HAMILTON, Bermuda--(BUSINESS WIRE)--Aspen Insurance Holdings Limited (“Aspen” or the “Company”) (NYSE:AHL) announced today that it has submitted an application to the Central Bank of Ireland for authorization of a new insurance subsidiary in Dublin, Republic of Ireland.
This new Irish subsidiary - Aspen Insurance Ireland DAC (“Aspen Ireland”) - will ensure that Aspen can continue serving partners and clients in the European Economic Area (“EEA”) following the United Kingdom’s exit from the European Union. Aspen will also utilize the proposed Lloyd’s Belgium Subsidiary through Aspen Managing Agency Limited (“AMAL”).
Subject to regulatory approval, it is anticipated that Aspen Ireland will be operational by the first quarter of 2019.
Classes of insurance business currently planned to be written via Aspen Ireland include Casualty, Credit and Political Risk, Accident & Health, and Commercial Property.
Existing UK and non-EEA policies not impacted by Brexit will continue to be written within Aspen Insurance UK Limited (“AIUK”).
Mike Cain, Chief Executive Officer of AIUK and AMAL, said: “Aspen has had a strong local branch presence in the Republic of Ireland for many years. Dublin is, therefore, a logical fit for our new insurance subsidiary given its highly-regarded business and regulatory environment. Aspen Ireland, together with our use of the Lloyd’s Belgium Subsidiary, will ensure that we can continue to meet the needs of our EEA clients and brokers post-Brexit.”
Aspen does not believe that its reinsurance business will be affected by Brexit, subject to political agreements regarding Solvency II equivalence.
About Aspen Insurance Holdings Limited
Aspen provides reinsurance and insurance coverage to clients in various domestic and global markets through wholly-owned subsidiaries and offices in Australia, Bermuda, Canada, Ireland, Singapore, Switzerland, the United Arab Emirates, the United Kingdom and the United States. For the year ended December 31, 2017, Aspen reported $12.9 billion in total assets, $6.7 billion in gross reserves, $2.9 billion in total shareholders’ equity and $3.4 billion in gross written premiums. Its operating subsidiaries have been assigned a rating of “A” by Standard & Poor’s Financial Services LLC, an “A” (“Excellent”) by A.M. Best Company Inc. and an “A2” by Moody’s Investors Service, Inc..

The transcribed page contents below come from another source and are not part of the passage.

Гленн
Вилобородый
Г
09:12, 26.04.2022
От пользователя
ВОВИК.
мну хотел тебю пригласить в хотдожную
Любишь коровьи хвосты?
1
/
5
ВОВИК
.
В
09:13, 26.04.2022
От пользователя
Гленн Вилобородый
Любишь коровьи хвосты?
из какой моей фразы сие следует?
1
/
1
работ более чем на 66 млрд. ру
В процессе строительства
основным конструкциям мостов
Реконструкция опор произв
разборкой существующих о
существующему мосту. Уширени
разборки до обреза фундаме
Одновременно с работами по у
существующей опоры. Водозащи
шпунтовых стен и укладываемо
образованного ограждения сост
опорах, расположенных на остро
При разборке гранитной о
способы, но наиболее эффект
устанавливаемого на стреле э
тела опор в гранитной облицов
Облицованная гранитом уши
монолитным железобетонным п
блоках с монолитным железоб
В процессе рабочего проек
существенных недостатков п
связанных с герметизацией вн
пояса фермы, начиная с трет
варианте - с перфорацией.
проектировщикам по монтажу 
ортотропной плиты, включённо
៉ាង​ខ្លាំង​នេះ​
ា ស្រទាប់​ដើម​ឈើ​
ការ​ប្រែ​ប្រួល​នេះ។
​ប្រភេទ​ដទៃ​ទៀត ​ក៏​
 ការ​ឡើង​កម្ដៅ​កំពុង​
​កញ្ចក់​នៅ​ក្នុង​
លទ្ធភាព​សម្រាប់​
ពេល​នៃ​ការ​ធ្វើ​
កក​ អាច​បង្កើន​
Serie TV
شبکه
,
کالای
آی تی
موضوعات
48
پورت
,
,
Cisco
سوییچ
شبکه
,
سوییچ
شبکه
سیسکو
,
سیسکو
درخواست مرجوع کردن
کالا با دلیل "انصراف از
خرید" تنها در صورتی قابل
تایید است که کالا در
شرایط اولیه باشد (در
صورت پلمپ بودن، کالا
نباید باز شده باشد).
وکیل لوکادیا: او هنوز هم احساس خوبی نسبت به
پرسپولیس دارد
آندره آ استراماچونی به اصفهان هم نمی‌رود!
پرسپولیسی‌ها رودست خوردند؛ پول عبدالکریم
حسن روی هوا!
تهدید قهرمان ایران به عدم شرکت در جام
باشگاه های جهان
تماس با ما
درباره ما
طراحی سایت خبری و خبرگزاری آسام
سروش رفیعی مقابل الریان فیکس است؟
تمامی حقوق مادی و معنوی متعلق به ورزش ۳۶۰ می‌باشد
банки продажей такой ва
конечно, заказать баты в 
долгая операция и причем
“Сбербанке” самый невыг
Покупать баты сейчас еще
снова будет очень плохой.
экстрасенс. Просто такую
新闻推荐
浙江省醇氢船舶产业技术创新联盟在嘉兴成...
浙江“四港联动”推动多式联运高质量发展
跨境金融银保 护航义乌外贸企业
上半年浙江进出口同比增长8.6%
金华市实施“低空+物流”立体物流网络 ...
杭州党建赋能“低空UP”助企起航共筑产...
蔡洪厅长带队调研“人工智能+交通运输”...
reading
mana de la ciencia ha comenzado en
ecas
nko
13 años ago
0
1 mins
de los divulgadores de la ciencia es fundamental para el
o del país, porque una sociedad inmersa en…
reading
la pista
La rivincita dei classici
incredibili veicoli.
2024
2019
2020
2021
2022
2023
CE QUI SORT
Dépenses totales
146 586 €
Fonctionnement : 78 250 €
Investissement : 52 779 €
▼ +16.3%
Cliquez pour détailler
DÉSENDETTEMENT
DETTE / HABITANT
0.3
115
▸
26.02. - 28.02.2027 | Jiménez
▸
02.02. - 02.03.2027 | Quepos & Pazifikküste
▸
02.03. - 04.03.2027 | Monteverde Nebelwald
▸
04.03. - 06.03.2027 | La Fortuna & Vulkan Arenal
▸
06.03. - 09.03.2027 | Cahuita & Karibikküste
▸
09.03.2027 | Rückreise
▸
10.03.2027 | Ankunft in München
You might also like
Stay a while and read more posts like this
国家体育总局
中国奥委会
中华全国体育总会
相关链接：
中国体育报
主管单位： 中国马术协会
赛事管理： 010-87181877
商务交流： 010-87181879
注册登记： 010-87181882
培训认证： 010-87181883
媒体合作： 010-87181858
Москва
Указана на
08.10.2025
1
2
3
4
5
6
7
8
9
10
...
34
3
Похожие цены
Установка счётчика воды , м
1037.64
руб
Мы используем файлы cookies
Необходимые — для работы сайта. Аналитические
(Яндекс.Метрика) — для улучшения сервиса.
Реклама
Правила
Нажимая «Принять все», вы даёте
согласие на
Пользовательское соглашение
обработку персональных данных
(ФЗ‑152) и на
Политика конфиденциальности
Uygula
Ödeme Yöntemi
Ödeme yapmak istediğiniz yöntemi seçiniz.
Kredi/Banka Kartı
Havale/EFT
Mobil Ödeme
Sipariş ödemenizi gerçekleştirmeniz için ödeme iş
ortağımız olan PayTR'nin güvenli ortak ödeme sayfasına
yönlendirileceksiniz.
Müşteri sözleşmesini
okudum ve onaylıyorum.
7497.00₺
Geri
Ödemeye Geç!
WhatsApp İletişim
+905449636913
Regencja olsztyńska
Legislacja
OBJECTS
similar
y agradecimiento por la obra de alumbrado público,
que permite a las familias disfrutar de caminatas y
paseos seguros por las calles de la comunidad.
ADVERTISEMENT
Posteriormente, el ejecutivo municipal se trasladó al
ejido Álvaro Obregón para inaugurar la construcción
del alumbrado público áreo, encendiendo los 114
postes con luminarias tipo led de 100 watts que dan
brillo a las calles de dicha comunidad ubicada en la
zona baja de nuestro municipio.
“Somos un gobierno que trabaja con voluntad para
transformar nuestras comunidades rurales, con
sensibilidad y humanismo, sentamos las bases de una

Application of the Safe Harbor of the Private Securities Litigation Reform Act of 1995
This press release contains written “forward-looking statements” within the meaning of the U.S. federal securities laws. These statements are made pursuant to the safe harbor provisions of the Private Securities Litigation Reform Act of 1995. Forward-looking statements include all statements that do not relate solely to historical or current facts and can be identified by the use of words such as “expect,” “intend,” “plan,” “believe,” “do not believe,” “project,” “anticipate,” “seek,” “will,” “estimate,” “may,” “likely,” “continue,” “assume,” “objective,” “aim,” “guidance,” “outlook,” “trends,” “future,” “could,” “would,” “should,” “target,” “on track” and similar expressions of a future or forward-looking nature.
All forward-looking statements rely on a number of assumptions, estimates and data concerning future results and events and are subject to a number of uncertainties and other factors, many of which are outside Aspen’s control that could cause actual results to differ materially from such statements. For a detailed description of uncertainties and other factors that could impact the forward-looking statements in this press release, please see the “Risk Factors” section in Aspen’s Annual Report on Form 10-K for the year ended December 31, 2017 as filed with the U.S. Securities and Exchange Commission. Aspen undertakes no obligation to update or revise publicly any forward-looking statements, whether as a result of new information, future events or otherwise.